Ainda sobre Izzy, outra diferença entre a obra original e a adaptação é o motivo das desavenças entre mãe e filha. A série deixa claro que a filha rebelde não foi planejada por Elena, que tinha acabado de voltar a trabalhar depois de do nascimento de Moody, seu terceiro filho.
No livro, os embates das duas se dá principalmente pelas diferenças entre as personalidades, mais livres da jovem e muito controladora da mãe, traumatizada pela fragilidade de uma Izzy prematura e frágil recém nascida.
Pauline, de mentora a amante
Em ambas as obras Mia estudou em uma famosa escola de artes em Nova York. Suas habilidades fotográfica e artísticas chamaram a atenção de Pauline Carlson (Anika Noni Rose) que logo se tornou sua mentora. Aí que as diferenças começam. Na série, além de mentora, Pauline logo desperta sentimentos por sua protegida e elas se tornam amantes.

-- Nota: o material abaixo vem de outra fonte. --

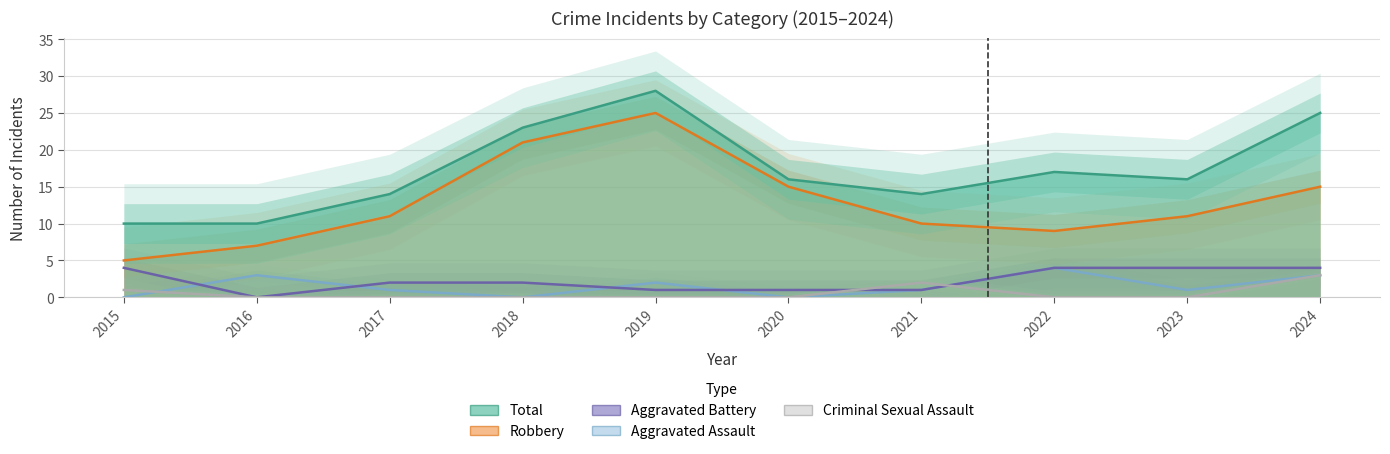

How many lines are shown in the chart?

5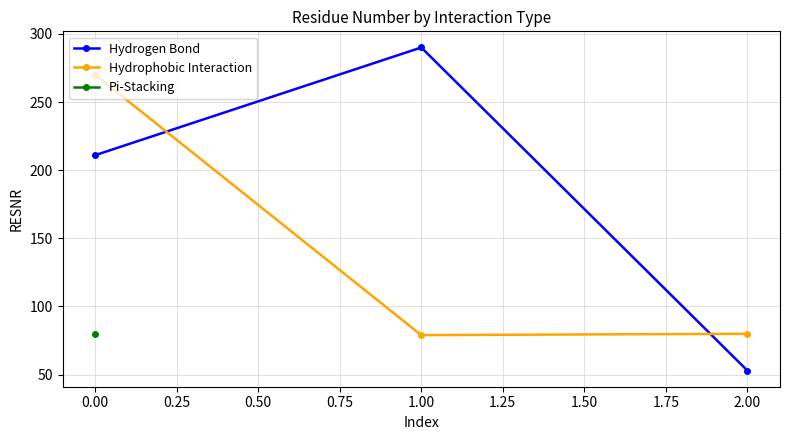

The value of Hydrogen Bond at 2.00 is 53. True or false?

True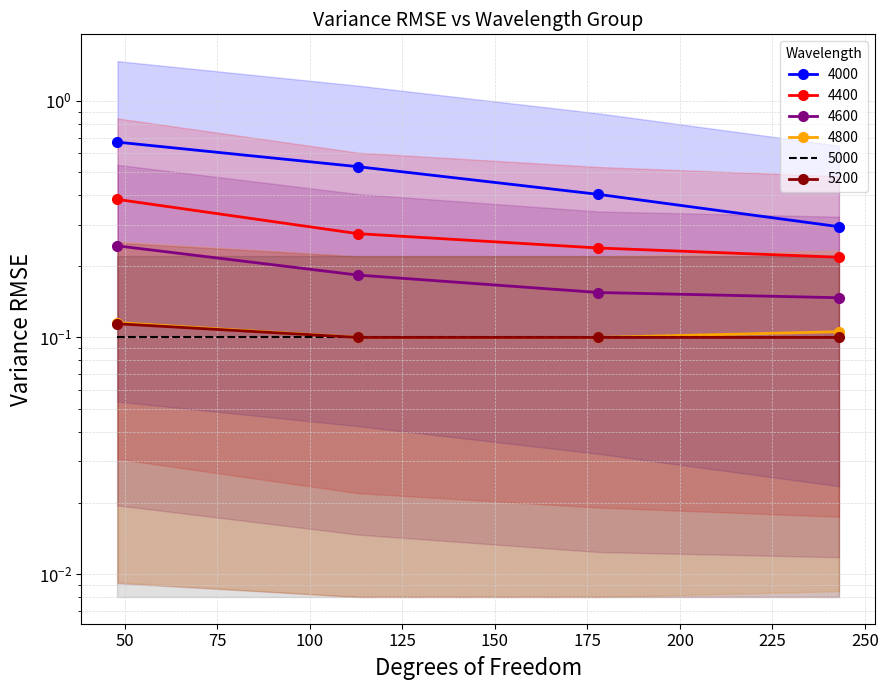

Reading right to left, extract all data points from this chart.

4000: 0.3	0.4	0.5	0.7
4400: 0.2	0.2	0.3	0.4
4600: 0.1	0.2	0.2	0.2
4800: 0.1	0.1	0.1	0.1
5200: 0.1	0.1	0.1	0.1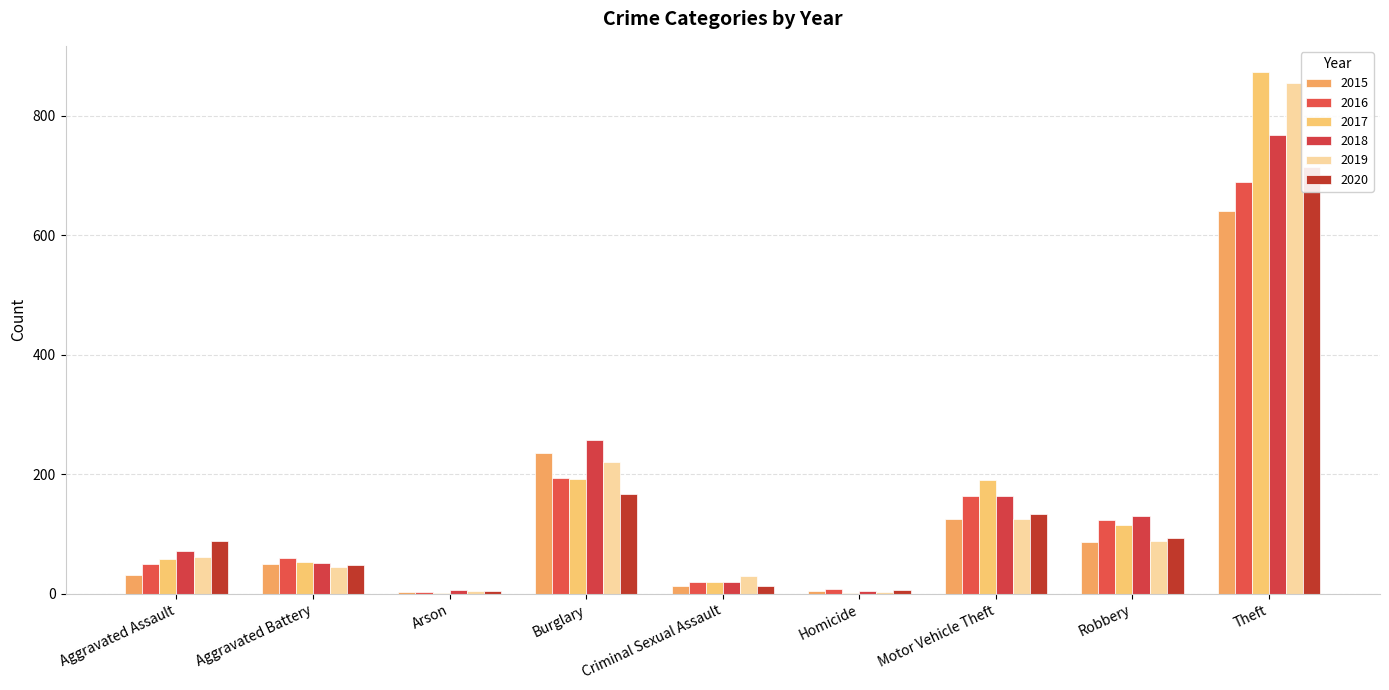

Which series has the widest spread of values?

2017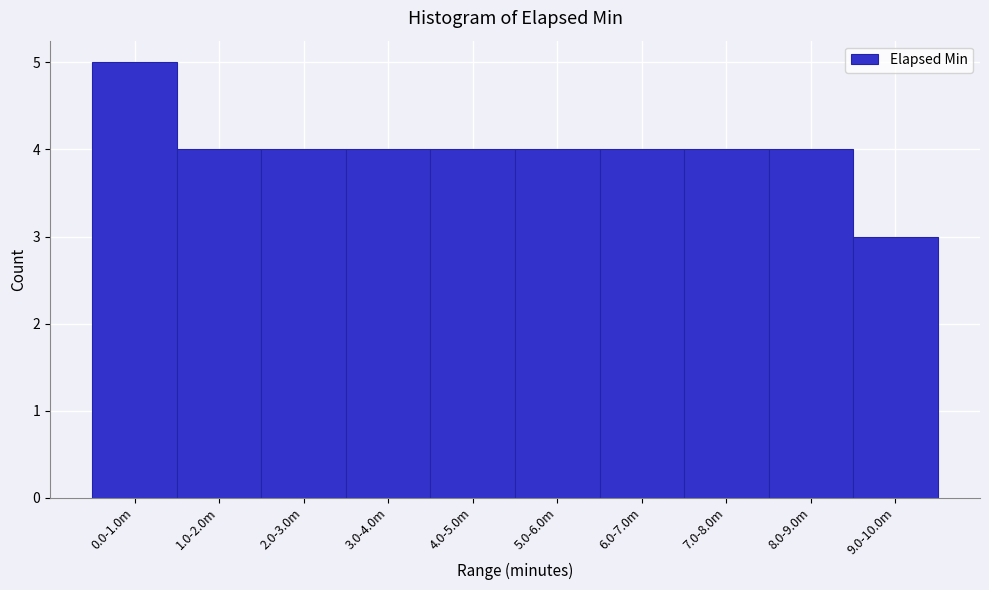

Reading left to right, list all the values displayed in this chart.

5	4	4	4	4	4	4	4	4	3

Na obra literária, aluna e professora se tornam boas amigas, construindo uma ligação apenas de aprendiz e mestre.
Dois finais diferentes
No livro, Izzy se revolta com a forma como sua família tratou Mia e Pearl e antes de fugir, começa o incêndio que destruiu a casa, com pequenos fogaréus na cama dos irmãos. Na séries, quando ela começa a despejar gasolina em sua cama é impedida por seus irmãos mas depois de mais um acesso de raiva da mãe que causa a fuga da irmã caçula, Lexie, Moody e Trip se revoltam ao perceber que a mãe é a culpada por tudo e terminam o que Izzy havia começado.
O que leva a mais uma diferença. No texto original, Izzy é considerada a culpada enquanto na série Elena se dá conta que foi a causadora de todos as dores e sofrimento dos filhos e se responsabiliza pelo incêndio.
O presente de despedida
No livro, antes de sair da casa alugada em Shaker Heights, Mia deixa um envelope com um conjunto de fotos para cada membro da família Richardson com a forma como ela os enxerga e com uma mensagem que só a pessoa a quem foi direcionada consegue entender.
Já na série, ela cria uma grande maquete da cidade com uma mensagem principalmente para Elena.